Title: Susceptibility of five migratory aquatic birds to H5N1 highly pathogenic avian influenza virus (A/Chicken/Korea/IS/06) Authors
|Kwon, Yongkuk - USDA/FAS/ICD/RSED|
Submitted to: Meeting Abstract
Publication Type: Abstract Only
Publication Acceptance Date: October 17, 2007
Publication Date: January 21, 2008
Citation: Kwon, Y., Swayne, D.E. 2008. Susceptibility of five migratory aquatic birds to H5N1 highly pathogenic avian influenza virus (A/Chicken/Korea/IS/06) [abstract]. International Poultry Science Forum, January 21-22, 2008, Atlanta, Georgia. p. 32. Technical Abstract: It is not known which migratory aquatic species are important in spreading H5N1 highly pathogenic avian influenza (HPAI) viruses, and the pathobiology of infections by such viruses. The objective of this investigation was to assess the susceptibility of Mute swans (Cygnus olor), Greylag geese (Anser anser), Ruddy Shelducks (Tadorna ferruginea), Mandarin ducks (Aix galericulata), and Mallard ducks (Anas platyrhynchos) to intranasal or contact inoculation with A/Chicken/Korea/IS/06 (H5N1) virus, which was genetically very close to H5N1 HPAI viruses isolated from wild birds in Siberia and Mongolia.
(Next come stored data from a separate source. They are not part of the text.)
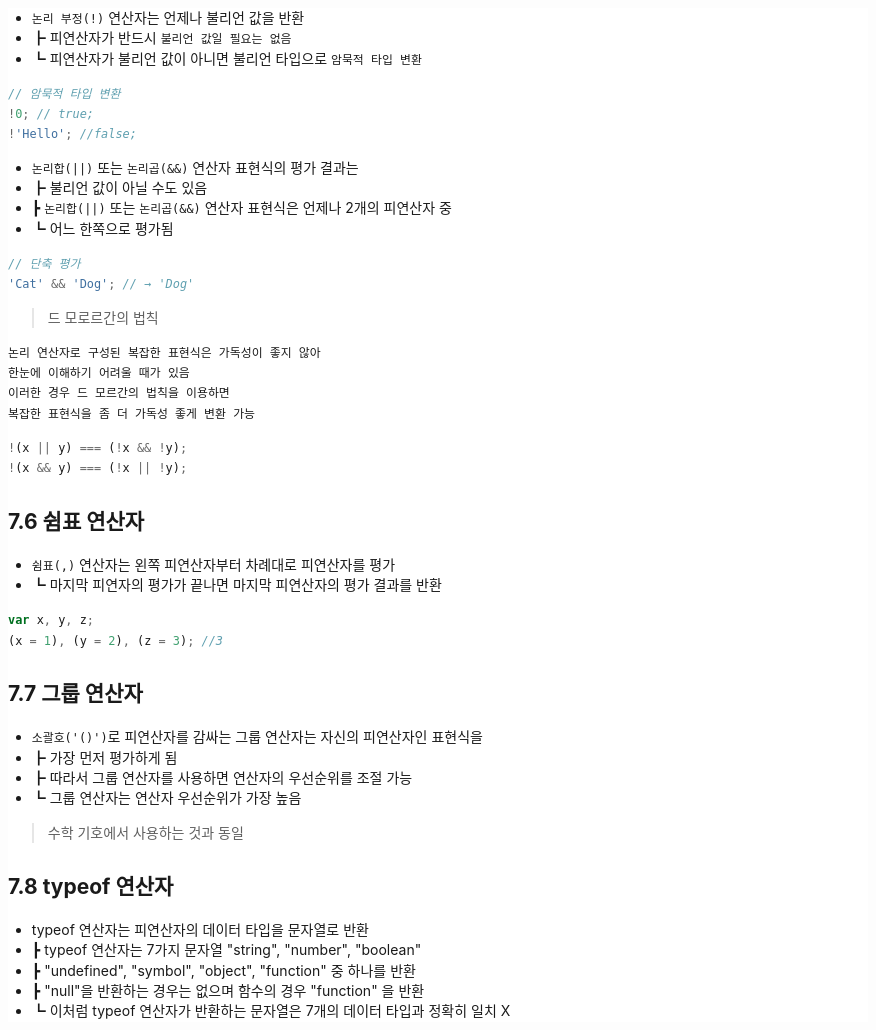 - `논리 부정(!)` 연산자는 언제나 불리언 값을 반환
- ┣ 피연산자가 반드시 `불리언 값일 필요는 없음`
- ┗ 피연산자가 불리언 값이 아니면 불리언 타입으로 `암묵적 타입 변환`

```js
// 암묵적 타입 변환
!0; // true;
!'Hello'; //false;
```

- `논리합(||)` 또는 `논리곱(&&)` 연산자 표현식의 평가 결과는
- ┣ 불리언 값이 아닐 수도 있음
- ┣ `논리합(||)` 또는 `논리곱(&&)` 연산자 표현식은 언제나 2개의 피연산자 중
- ┗ 어느 한쪽으로 평가됨

```js
// 단축 평가
'Cat' && 'Dog'; // → 'Dog'
```

> 드 모로르간의 법칙

    논리 연산자로 구성된 복잡한 표현식은 가독성이 좋지 않아
    한눈에 이해하기 어려울 때가 있음
    이러한 경우 드 모르간의 법칙을 이용하면
    복잡한 표현식을 좀 더 가독성 좋게 변환 가능

```js
!(x || y) === (!x && !y);
!(x && y) === (!x || !y);
```

## 7.6 쉼표 연산자

- `쉼표(,)` 연산자는 왼쪽 피연산자부터 차례대로 피연산자를 평가
- ┗ 마지막 피연자의 평가가 끝나면 마지막 피연산자의 평가 결과를 반환

```js
var x, y, z;
(x = 1), (y = 2), (z = 3); //3
```

## 7.7 그룹 연산자

- `소괄호('()')`로 피연산자를 감싸는 그룹 연산자는 자신의 피연산자인 표현식을
- ┣ 가장 먼저 평가하게 됨
- ┣ 따라서 그룹 연산자를 사용하면 연산자의 우선순위를 조절 가능
- ┗ 그룹 연산자는 연산자 우선순위가 가장 높음

> 수학 기호에서 사용하는 것과 동일

## 7.8 typeof 연산자

- typeof 연산자는 피연산자의 데이터 타입을 문자열로 반환
- ┣ typeof 연산자는 7가지 문자열 "string", "number", "boolean"
- ┣ "undefined", "symbol", "object", "function" 중 하나를 반환
- ┣ "null"을 반환하는 경우는 없으며 함수의 경우 "function" 을 반환
- ┗ 이처럼 typeof 연산자가 반환하는 문자열은 7개의 데이터 타입과 정확히 일치 X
Mute swans and Ruddy Shelducks were the most severely affected of the five species, exhibiting depression, diarrhea, and 100% mortality within 10 days of inoculation. Grossly, moderate to multifocal to confluent pancreatic necrosis and splenomegaly were identified in these two species. Histologically, brain, pancreas, spleen, heart, oral cavity, and adrenal gland were the most consistently affected, and HPAI virus was most frequently detected in the parenchyma of these organs. One dead of three inoculated Mandarin ducks developed severe necrotized pancreatitis and meningoencephatlitis, and segmental necrosis of myofibers in heart. Influenza viral antigen was detected in sites with histologic lesions. Unlike these three species, Greylag geese suffered moderate depression, but lacked mortality. However, the geese had severe cerebral malacia and meningoencephaltitis. Viral antigen was observed in necrotized neurons and neuropil in the brain, especially hemisphere of cerebrums. Mallard ducks were resistant to the H5N1 HPAI virus, lacking gross and histologic lesions, and viral antigen. These results imply that Mute swans and Ruddy Shelducks are highly susceptible to A/Chicken/Korea/IS/06 virus, and Mandarin ducks and Greylag are intermediately susceptible, whereas Mallard ducks are more resistant.